An Employer May be Held Liable for Whistleblower Retaliation When an Employee Reports Concerns about Compliance with Tax Laws

On January 23, 2019, the First Appellate District held that an employer may be liable for whistleblower retaliation when an employee reports concerns about compliance with tax laws.  Siri v. Sutter Home Winery, Inc., 1st Appellate Dist. Case No. A141335 (filed Jan. 23, 2019).  Plaintiff Says Siri, an accountant for Defendant Sutter Home Winery, Inc. doing business as Trinchero Family Estates (TFE), believed her employer was failing to comply with certain California sales and use tax laws.  She consulted with the California State Board of Equalization, who confirmed some of Ms. Siri’s suspicions.  Ms.

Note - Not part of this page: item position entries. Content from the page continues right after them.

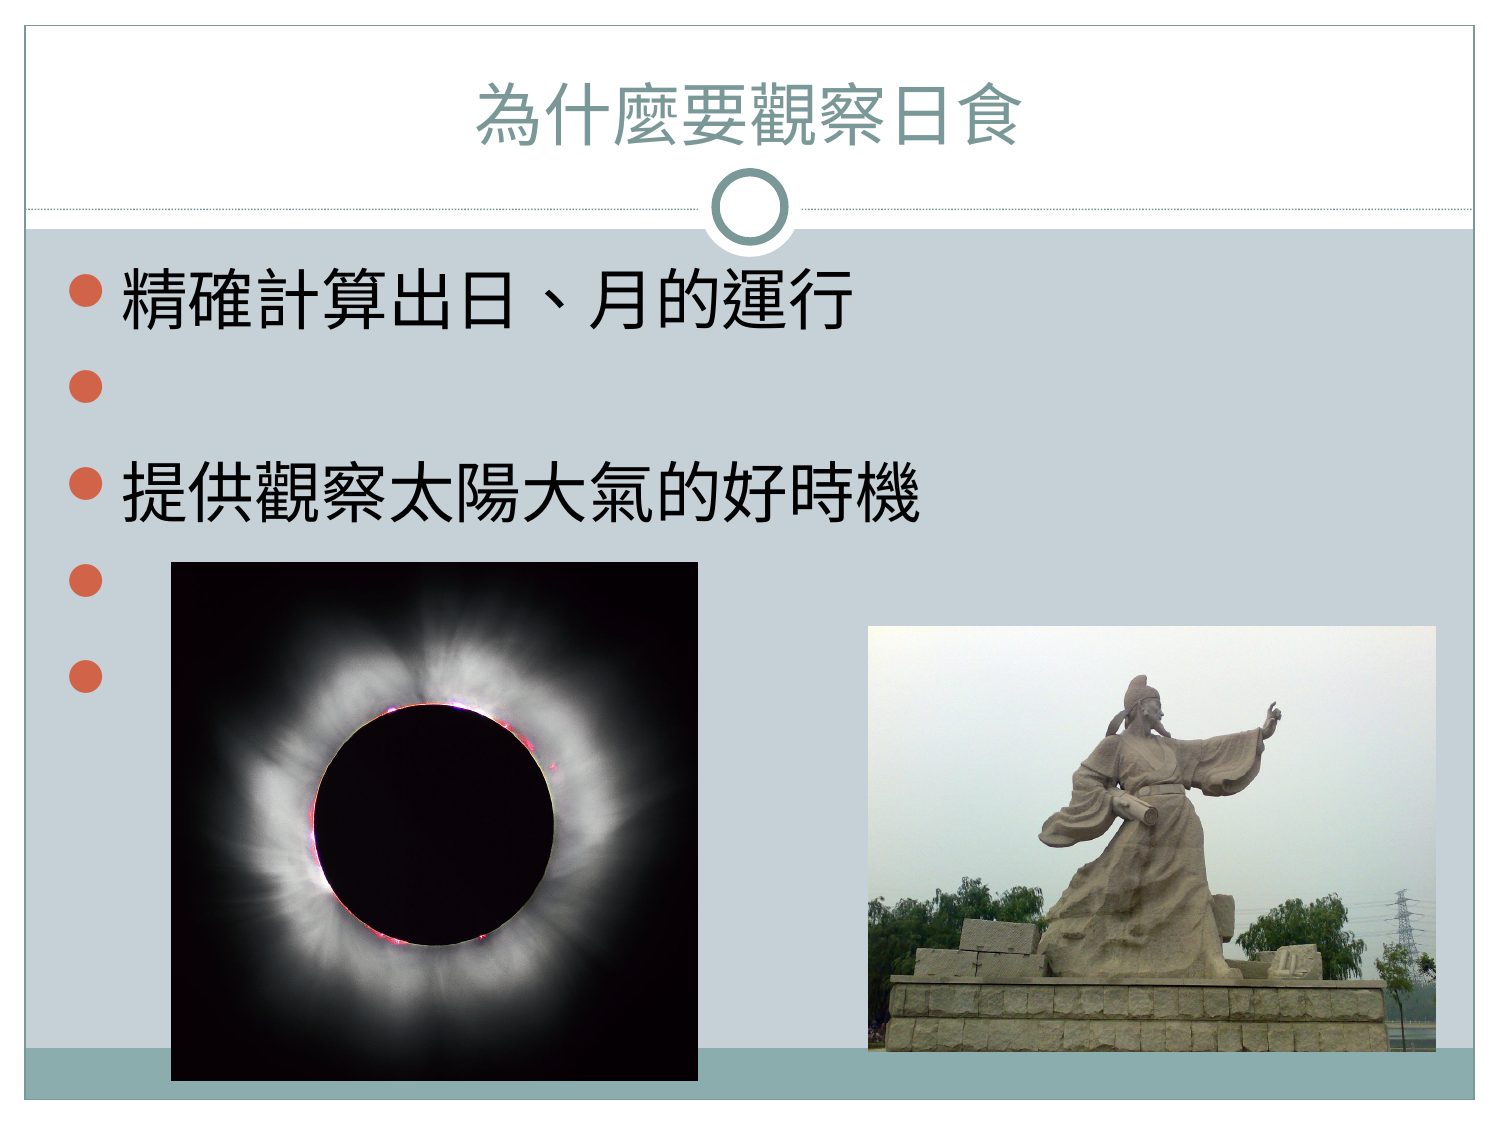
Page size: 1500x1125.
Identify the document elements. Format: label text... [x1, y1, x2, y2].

picture [868, 626, 1436, 1052]
list 精確計算出日、月的運行 提供觀察太陽大氣的好時機 [49, 249, 1450, 1005]
picture [171, 562, 698, 1081]
title 為什麼要觀察日食 [49, 37, 1450, 162]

Siri informed her direct supervisor, top management, and the company’s general counsel that TFE was not paying and had not paid use taxes it owed.  TFE authorized some payments, but declined to let Ms. Siri pay for others.

After lodging her complaints, Ms. Siri alleged that TFE retaliated against her by singling her out and scrutinizing her work; stripping her of some of her duties; giving an office promised to Ms. Siri to someone else; treating her as a pariah; and ultimately, terminating her employment.  Ms. Siri sued TFE for wrongfully terminating her in violation of California Labor Code section 1102.5 and public policy.

In the course of discovery, Ms. Siri attempted to obtain TFE’s tax documents that she hoped would support her claims.  However, the trial court found that these documents were privileged and did not order TFE to produce them.

TFE then moved for summary judgment on the grounds that Ms. Siri’s causes of action failed for two reasons.  First, Ms. Siri claimed that she had to rely on TFE’s tax returns to establish her claims.  However, the court did not order TFE to produce them, so Ms. Siri did not have these documents.  Second, TFE argued that Ms. Siri relied on information she gleaned while preparing TFE’s tax returns.  Disclosing this privileged and confidential information would be a violation of the California Revenue and Taxation Code.

Ms. Siri responded by stating that her claim did not rely on privileged tax information, but rather on her communications with TFE’s management and the Board of Equalization.  The trial court disagreed with Ms. Siri.  It granted TFE’s motion for summary judgment on the grounds that Ms. Siri could not have asserted her claims without violating the taxpayer privilege.

On appeal, the First Appellate District reversed the trial court’s judgment.  The appellate court found that the taxpayer privilege does not preclude an employee from speaking up if the employer files incorrect or fraudulent returns.  Ms. Siri could bring a claim for wrongful termination as long as she reasonably believed that TFE was violating the law.  Further, the appellate court found that Ms. Siri could prove the elements of her causes of action without violating the taxpayer privilege.  The First Appellate District further noted that the Revenue and Taxation Code could not be interpreted to prohibit an employee from telling an employer that it is violating a tax law.  Nor could that code be read to bar a plaintiff from bringing a wrongful termination claim.  The appellate court found that Ms. Siri was entitled to prove her claim without disclosing any privileged information.